Chapter six presents the party center’s various unsuccessful attempts, in the face of obstructionism, to impose limits on the personal use of official cars, including an almost Khrushchevian “taxi system.” The issue was ultimately resolved to everyone’s satisfaction in 1972 by the center changing tack and facilitating and subsidizing the private purchase of cars by party-state apparatchiks. It was the self-interested activism of these privileged members of society, rather than a decision of principle taken at the top, that explains Hungary’s drift to a “pathetic imitation” of western consumerism.

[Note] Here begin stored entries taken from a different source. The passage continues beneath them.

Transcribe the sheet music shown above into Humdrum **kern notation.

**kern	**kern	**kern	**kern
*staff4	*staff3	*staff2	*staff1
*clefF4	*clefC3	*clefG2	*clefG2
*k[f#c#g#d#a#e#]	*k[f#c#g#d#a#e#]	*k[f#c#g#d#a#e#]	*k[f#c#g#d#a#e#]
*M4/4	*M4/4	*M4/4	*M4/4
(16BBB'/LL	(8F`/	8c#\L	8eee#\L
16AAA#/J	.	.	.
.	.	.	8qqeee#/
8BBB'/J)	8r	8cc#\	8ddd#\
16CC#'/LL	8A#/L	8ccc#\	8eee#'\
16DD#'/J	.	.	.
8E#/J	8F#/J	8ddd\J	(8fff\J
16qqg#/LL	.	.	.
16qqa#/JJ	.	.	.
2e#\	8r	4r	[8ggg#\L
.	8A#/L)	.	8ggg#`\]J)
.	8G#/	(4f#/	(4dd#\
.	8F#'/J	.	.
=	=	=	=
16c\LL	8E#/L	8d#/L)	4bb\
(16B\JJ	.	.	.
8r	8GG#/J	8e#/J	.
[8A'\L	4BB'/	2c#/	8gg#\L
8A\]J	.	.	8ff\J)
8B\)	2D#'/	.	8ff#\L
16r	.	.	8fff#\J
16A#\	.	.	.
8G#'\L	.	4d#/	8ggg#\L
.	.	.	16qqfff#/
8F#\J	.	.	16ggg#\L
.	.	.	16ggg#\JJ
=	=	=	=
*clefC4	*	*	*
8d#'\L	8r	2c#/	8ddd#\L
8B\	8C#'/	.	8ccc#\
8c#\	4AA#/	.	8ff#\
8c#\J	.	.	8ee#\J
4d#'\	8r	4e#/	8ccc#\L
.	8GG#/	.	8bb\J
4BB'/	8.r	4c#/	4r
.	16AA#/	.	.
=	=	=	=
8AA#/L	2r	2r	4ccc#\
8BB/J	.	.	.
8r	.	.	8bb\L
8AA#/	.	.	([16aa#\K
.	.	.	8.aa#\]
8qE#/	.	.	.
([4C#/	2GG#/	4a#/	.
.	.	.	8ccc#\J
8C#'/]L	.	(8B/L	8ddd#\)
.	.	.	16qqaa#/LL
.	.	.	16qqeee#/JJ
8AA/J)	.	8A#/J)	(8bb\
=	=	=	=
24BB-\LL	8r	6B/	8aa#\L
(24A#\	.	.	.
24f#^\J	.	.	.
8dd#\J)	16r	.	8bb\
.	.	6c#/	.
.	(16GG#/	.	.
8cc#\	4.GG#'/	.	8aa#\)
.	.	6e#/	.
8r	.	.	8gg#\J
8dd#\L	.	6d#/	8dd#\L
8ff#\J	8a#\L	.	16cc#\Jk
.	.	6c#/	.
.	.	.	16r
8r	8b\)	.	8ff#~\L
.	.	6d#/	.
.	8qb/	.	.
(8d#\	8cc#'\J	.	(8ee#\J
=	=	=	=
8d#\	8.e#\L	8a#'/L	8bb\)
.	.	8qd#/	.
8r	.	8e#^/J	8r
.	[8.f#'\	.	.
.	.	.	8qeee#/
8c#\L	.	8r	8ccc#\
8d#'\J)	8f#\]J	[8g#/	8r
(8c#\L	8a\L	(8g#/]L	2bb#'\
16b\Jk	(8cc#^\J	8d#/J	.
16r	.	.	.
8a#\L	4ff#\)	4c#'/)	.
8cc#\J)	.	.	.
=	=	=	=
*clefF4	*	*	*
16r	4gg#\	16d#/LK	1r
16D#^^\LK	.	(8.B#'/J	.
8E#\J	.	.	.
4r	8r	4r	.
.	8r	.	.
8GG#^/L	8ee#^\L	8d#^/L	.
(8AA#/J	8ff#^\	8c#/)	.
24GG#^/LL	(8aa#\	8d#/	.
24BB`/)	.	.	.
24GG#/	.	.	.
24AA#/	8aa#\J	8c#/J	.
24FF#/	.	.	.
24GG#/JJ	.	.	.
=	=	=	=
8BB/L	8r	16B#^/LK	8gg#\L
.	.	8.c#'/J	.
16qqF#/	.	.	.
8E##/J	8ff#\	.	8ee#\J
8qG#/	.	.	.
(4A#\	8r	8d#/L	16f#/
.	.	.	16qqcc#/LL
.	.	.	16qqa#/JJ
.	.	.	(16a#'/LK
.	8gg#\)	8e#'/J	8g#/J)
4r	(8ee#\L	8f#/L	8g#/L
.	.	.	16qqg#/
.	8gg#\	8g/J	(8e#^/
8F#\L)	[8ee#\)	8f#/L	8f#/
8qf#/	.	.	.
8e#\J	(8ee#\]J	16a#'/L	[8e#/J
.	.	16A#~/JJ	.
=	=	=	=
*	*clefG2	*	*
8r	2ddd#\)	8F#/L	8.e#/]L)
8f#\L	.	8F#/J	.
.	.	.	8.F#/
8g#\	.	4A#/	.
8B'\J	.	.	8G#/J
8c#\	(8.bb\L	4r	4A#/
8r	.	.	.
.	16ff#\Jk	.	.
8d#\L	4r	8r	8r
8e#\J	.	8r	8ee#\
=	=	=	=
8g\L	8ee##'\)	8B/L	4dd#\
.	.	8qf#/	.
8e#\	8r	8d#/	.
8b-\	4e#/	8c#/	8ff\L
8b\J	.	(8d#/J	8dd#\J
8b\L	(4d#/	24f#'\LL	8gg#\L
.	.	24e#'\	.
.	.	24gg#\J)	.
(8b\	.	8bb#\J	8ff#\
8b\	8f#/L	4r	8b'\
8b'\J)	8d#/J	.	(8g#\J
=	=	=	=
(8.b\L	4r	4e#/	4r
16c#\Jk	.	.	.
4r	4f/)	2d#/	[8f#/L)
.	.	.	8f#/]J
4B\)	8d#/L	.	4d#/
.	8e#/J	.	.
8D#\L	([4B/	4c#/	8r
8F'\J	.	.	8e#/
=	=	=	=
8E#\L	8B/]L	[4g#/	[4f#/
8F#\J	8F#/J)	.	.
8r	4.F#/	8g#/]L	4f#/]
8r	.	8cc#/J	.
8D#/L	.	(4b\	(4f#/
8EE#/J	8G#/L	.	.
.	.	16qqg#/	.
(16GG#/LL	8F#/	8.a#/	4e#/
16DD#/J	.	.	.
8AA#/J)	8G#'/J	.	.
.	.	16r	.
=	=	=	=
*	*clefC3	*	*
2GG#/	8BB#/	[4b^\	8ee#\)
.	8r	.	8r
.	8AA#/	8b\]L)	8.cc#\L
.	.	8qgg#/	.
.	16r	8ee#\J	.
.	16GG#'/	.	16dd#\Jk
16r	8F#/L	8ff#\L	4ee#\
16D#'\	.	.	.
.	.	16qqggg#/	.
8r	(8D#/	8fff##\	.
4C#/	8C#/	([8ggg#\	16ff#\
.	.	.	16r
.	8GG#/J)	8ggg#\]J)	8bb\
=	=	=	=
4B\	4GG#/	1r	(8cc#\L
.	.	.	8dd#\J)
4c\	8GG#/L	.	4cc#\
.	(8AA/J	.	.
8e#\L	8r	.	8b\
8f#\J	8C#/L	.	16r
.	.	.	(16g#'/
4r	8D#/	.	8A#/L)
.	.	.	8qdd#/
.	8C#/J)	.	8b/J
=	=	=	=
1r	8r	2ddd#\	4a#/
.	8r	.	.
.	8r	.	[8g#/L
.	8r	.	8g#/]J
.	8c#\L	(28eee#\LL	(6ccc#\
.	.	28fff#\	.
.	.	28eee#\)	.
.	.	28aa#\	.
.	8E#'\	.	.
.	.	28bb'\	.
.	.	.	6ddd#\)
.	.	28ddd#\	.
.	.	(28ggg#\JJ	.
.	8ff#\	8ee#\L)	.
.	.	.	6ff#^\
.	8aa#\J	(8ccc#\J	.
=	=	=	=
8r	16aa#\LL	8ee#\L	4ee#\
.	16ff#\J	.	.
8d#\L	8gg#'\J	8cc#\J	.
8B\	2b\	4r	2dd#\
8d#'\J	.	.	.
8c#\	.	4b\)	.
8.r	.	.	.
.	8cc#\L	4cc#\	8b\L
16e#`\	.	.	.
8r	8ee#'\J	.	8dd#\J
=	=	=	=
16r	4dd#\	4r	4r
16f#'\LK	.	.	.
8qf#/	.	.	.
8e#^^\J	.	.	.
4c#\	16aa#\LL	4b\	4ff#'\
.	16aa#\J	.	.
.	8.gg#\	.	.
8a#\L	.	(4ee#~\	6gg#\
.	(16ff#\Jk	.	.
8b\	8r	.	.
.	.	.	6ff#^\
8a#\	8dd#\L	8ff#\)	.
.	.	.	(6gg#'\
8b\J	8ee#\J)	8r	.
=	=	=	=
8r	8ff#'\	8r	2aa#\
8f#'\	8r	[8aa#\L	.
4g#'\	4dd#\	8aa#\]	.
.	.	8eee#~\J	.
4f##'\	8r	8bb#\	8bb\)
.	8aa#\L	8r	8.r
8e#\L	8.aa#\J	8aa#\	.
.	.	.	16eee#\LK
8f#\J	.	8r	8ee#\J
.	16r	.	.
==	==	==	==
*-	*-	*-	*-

Péteri acknowledges that the book took fifteen years to write, and this is reflected in some inconsistences of usage (Trotskii and Trotsky) and minor repetition. Those with a background in the UK labor movement would insist on “vanguard” rather than “avant-garde” for the Marxist-Leninist party, while the occasional Hungarianism remains. This reviewer was also puzzled by the determining role that the author gives to “demand-side abundance” yet his insistence in the Conclusion that Hungary was just another semi-periphery economy. One does not have to be an apologist for Erich Honecker to take the view that 90 percent state ownership of the economy under “real socialism” imposed a specific set of constraints.
Nigel Swain is Honorary Senior Research Fellow in the Department of History at the University of Liverpool where he taught for over two and a half decades. His main academic research addresses the impacts of collectivisation and decollectivisation on rural labour and rural communities in socialist and post-socialist Eastern Europe, with a focus on Hungary. Beyond the rural sphere, he has published on Hungary’s model of “feasible socialism”, the politics of Hungary’s round table negotiations in 1989, conflicting narratives of victimhood surrounding Hungary’s Status Law of 2001 and the political, social and economic history of Eastern Europe from 1945 to EU accession.